··· Data for analysis ···

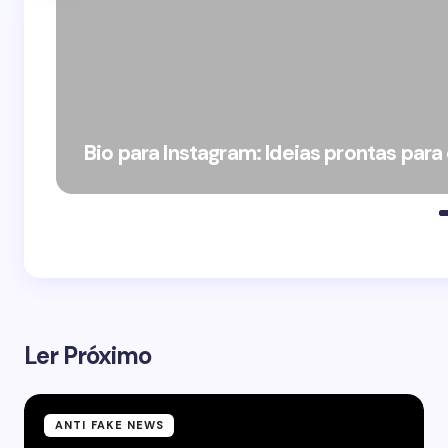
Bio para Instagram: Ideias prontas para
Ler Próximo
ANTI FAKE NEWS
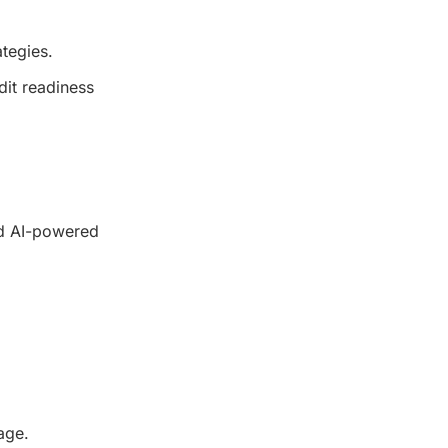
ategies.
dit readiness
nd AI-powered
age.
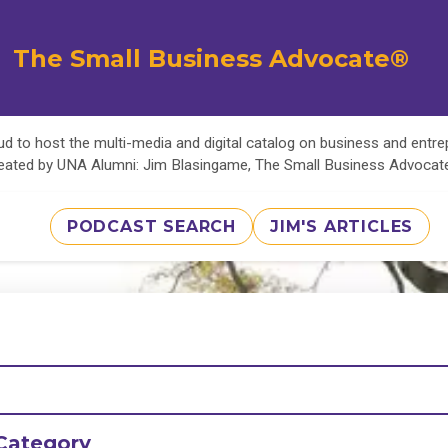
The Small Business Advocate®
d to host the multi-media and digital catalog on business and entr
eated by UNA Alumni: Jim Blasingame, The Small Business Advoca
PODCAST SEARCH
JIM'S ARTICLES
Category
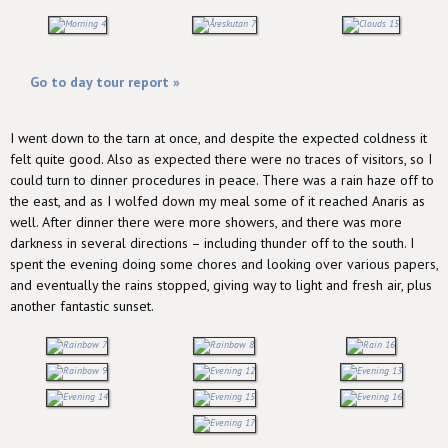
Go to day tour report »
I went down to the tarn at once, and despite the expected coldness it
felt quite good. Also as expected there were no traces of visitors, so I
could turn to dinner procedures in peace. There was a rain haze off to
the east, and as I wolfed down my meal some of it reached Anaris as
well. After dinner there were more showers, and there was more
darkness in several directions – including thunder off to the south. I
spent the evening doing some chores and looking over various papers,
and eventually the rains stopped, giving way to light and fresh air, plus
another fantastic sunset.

···

**Description of the task**. Tally up the lines in the data that hold the word "expected". Only the total should be given.

**Your response**. 2